Au-delà des théories intellectualisantes et des exégèses réunies en annexe - le canard comme miroir de l’humanité, uchronie anthropomorphique et autres fadaises essayant de soutenir la démarche par un discours critique - ce qui est frappant c’est que, s'il existe des dizaines de façons de dessiner de becs de canard, ce sont en Donald, Daisy, Gontran ou Picsou que les artistes d’interDuck ont décidé de grimer leur victimes. Plus encore qu'un beau livre, L’art du canard pourrait passer pour une vulgaire commande de l’oncle Walt (pour preuve, les nombreux Mickey, Minnie, Pluto et consorts hors sujet qui se sont glissés ici et là dans la compilation) célébrant son hégémonie sur la culture populaire mondiale, phagocytant les civilisations jusque dans les prémices de leur expression artistique et démontrant le postulat suivant : la culture, c’est Disney. Il est d’ailleurs amusant de constater que si la culture populaire américaine du XXème siècle est fondée sur trois mythes principaux (le monde de Mickey, les super-héros et Star Wars), à l'exception de DC comics, tous sont tombés dans l’escarcelle de l'empire transnational.

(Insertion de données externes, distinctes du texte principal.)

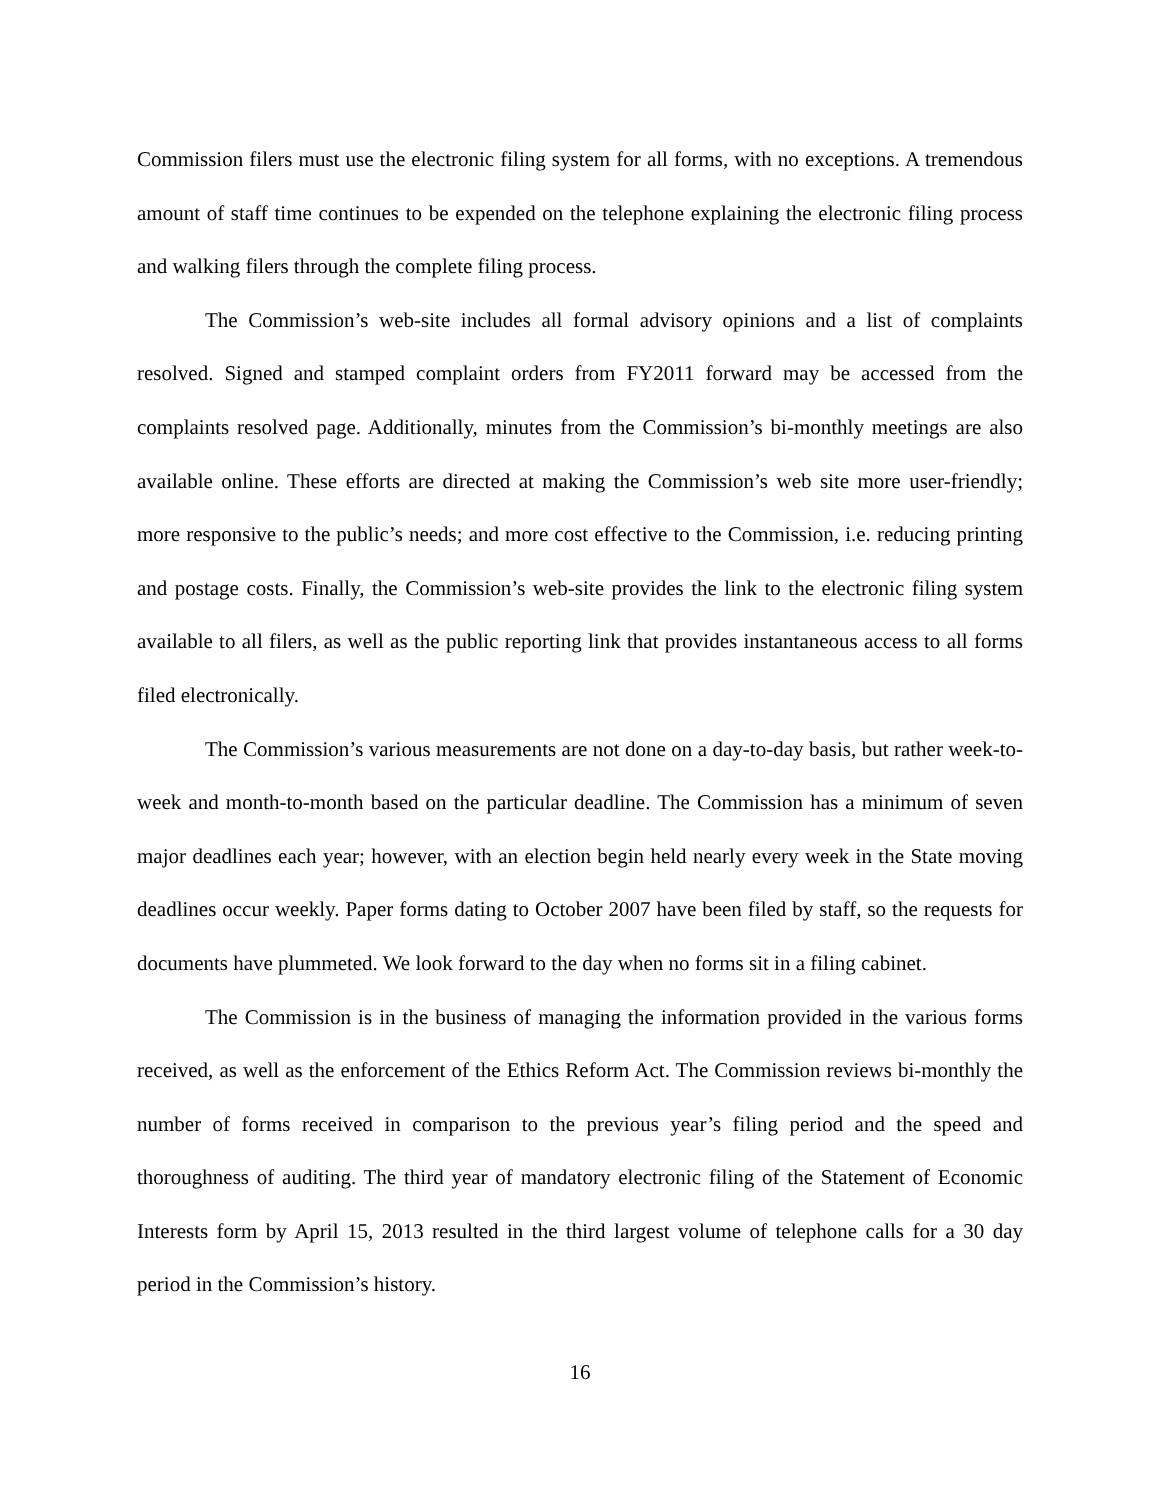Commission filers must use the electronic filing system for all forms, with no exceptions. A tremendous amount of staff time continues to be expended on the telephone explaining the electronic filing process and walking filers through the complete filing process.
The Commission’s web-site includes all formal advisory opinions and a list of complaints resolved. Signed and stamped complaint orders from FY2011 forward may be accessed from the complaints resolved page. Additionally, minutes from the Commission’s bi-monthly meetings are also available online. These efforts are directed at making the Commission’s web site more user-friendly; more responsive to the public’s needs; and more cost effective to the Commission, i.e. reducing printing and postage costs. Finally, the Commission’s web-site provides the link to the electronic filing system available to all filers, as well as the public reporting link that provides instantaneous access to all forms filed electronically.
The Commission’s various measurements are not done on a day-to-day basis, but rather week-to-week and month-to-month based on the particular deadline. The Commission has a minimum of seven major deadlines each year; however, with an election begin held nearly every week in the State moving deadlines occur weekly. Paper forms dating to October 2007 have been filed by staff, so the requests for documents have plummeted. We look forward to the day when no forms sit in a filing cabinet.
The Commission is in the business of managing the information provided in the various forms received, as well as the enforcement of the Ethics Reform Act. The Commission reviews bi-monthly the number of forms received in comparison to the previous year’s filing period and the speed and thoroughness of auditing. The third year of mandatory electronic filing of the Statement of Economic Interests form by April 15, 2013 resulted in the third largest volume of telephone calls for a 30 day period in the Commission’s history.
16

Glénat, éditeur patrimonial des œuvres de Floyd Gottfredson, Carl Barks et Don Rosa, a fait un travail remarquable. Jugez plutôt : 512 pages, format carré 28x28, dos toilé, chaque pièce reproduite étant légendée simultanément en français, anglais et allemand.
Ne vous y trompez pas, même s'il se veut critique, L’art du Canard est à son corps défendant un livre de propagande. Et il est rudement bien fait.